Показанный фрагмент →
■ ■ ■ ■ ■ ■ ■

Оставим на время приличие
И станем, какими хотим,
Заставим уйти безразличие
И сказку в глазах разглядим.

----------


## Mishel

А тексты цвета барбаросса,
Как ниндзи лезвия без спроса,
Спокойно,тихо,незаразно
Проникли в душу до оргазма.

Пусть души говорят друг с другом!
И в танце голова пусть кругом!
Чтоб прыгали они и  пели!
Только бы ноги не болели.

----------


## barbarossa

> Как ниндзи лезвия без спроса,
> Спокойно,тихо,незаразно
> Проникли в душу до оргазма.


За лестные слова спасибо,
И вам хочу сказать в ответ:
Так четко, емко и красиво
Похвалит только лишь поэт! :flower:

----------


## Skadi

> А тексты цвета барбаросса
> Спокойно,тихо,незаразно
> Проникли в душу до оргазма.


:biggrin:.....:rolleyes:...:biggrin:

----------


## barbarossa

Садится сонце за горою.
Пошерхли губы листопада.
Коли моей любви не хочешь,
Читать моих стихов не надо.

Зачем часы до встреч считаешь?
Зачем зовешь ты время долгим?
Коли моей любви не хочешь,
Не надо вспоминать мой облик.

Зачем мне встречи назначаешь
Под облаками, что уплыли?
Да,  были оба мы несчастны,
Ведь  мы с тобою так любили!

----------


## Лариса Рудольфовна

Ирина Советова

...Я-женщина до кончиков ногтей,
Хотя их лаком покрываю редко...
И обсужденьем праздных новостей
Не занимаюсь,встретившись с соседкой,

 Порою дверью хлопну сгоряча,
отдать готова душу на закланье!
Но,прикорнув у твоего плеча,
Твержу:" я- женщина",как заклинанье.

Я-женщина!Хотя ..почти без слёз,
Без лишнего кокетства.И без лени..

■ ■ ■ ■ ■ ■ ■

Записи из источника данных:
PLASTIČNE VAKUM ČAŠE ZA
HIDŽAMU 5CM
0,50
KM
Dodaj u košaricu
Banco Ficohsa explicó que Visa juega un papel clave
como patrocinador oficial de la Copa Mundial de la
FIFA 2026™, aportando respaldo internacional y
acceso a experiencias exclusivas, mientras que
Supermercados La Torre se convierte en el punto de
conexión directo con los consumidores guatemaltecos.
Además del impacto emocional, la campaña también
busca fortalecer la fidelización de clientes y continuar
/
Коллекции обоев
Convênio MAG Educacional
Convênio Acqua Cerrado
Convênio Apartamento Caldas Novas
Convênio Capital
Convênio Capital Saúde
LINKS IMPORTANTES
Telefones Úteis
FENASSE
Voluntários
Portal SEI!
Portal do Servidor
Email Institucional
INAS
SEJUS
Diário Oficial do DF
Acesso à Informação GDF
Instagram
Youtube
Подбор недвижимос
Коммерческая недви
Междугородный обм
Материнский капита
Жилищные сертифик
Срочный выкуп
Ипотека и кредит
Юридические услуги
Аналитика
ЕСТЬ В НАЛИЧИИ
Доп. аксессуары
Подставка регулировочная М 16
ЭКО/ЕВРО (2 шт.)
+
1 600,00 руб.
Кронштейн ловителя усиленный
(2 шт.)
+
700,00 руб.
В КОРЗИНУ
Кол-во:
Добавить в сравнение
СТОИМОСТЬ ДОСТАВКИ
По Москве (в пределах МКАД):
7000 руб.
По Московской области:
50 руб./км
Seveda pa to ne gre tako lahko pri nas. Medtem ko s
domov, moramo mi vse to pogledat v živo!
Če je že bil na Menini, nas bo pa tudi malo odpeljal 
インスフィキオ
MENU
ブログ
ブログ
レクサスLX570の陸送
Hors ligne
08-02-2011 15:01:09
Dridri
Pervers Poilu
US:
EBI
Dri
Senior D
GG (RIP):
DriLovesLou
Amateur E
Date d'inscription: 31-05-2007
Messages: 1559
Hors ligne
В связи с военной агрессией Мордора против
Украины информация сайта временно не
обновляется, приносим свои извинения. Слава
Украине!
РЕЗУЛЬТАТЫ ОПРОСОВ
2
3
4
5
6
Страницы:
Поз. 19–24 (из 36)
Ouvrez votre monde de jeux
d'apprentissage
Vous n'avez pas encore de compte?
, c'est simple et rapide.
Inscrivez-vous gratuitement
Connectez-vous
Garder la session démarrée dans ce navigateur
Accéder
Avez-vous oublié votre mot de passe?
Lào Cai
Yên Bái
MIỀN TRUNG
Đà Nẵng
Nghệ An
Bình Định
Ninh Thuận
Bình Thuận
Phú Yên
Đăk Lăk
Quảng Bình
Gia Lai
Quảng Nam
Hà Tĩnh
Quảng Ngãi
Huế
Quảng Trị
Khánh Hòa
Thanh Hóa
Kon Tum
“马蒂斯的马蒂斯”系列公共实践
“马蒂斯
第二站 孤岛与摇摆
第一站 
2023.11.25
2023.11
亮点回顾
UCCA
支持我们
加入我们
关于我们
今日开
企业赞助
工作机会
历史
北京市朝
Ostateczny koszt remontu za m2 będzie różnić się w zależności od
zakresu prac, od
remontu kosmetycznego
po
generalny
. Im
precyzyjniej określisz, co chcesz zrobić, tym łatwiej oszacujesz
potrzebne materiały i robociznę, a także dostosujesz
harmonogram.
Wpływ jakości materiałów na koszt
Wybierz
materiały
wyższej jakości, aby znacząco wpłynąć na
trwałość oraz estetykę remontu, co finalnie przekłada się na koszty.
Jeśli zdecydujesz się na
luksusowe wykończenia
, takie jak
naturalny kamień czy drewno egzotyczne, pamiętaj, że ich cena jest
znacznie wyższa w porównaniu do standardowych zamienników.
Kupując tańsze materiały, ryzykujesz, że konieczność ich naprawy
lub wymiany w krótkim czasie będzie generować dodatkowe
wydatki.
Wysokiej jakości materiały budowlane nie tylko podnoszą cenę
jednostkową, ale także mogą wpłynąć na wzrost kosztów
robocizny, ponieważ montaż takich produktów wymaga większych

■ ■ ■ ■ ■ ■ ■

Задание A → Перепишите из фрагмента дословно текст от слов «## Лариса Рудольфовна» до слов «душу на закланье!» включительно.
Задание B →
Ответьте по фрагменту на вопросы:
(i) Под каким именем опубликован пост, который начинается строкой «А тексты цвета барбаросса»?
(ii) Кто, согласно ответу со словами «За лестные слова спасибо», может похвалить «так четко, емко и красиво»?
(iii) Чье имя стоит перед стихотворением, начинающимся словами «Я-женщина до кончиков ногтей»?
Приведенные позиции здесь никакой роли не играют.

Результат задания A →
## Лариса Рудольфовна

Ирина Советова

...Я-женщина до кончиков ногтей,
Хотя их лаком покрываю редко...
И обсужденьем праздных новостей
Не занимаюсь,встретившись с соседкой,

 Порою дверью хлопну сгоряча,
отдать готова душу на закланье!

Результат задания B →
(i) Mishel.
(ii) Только лишь поэт.
(iii) Ирина Советова.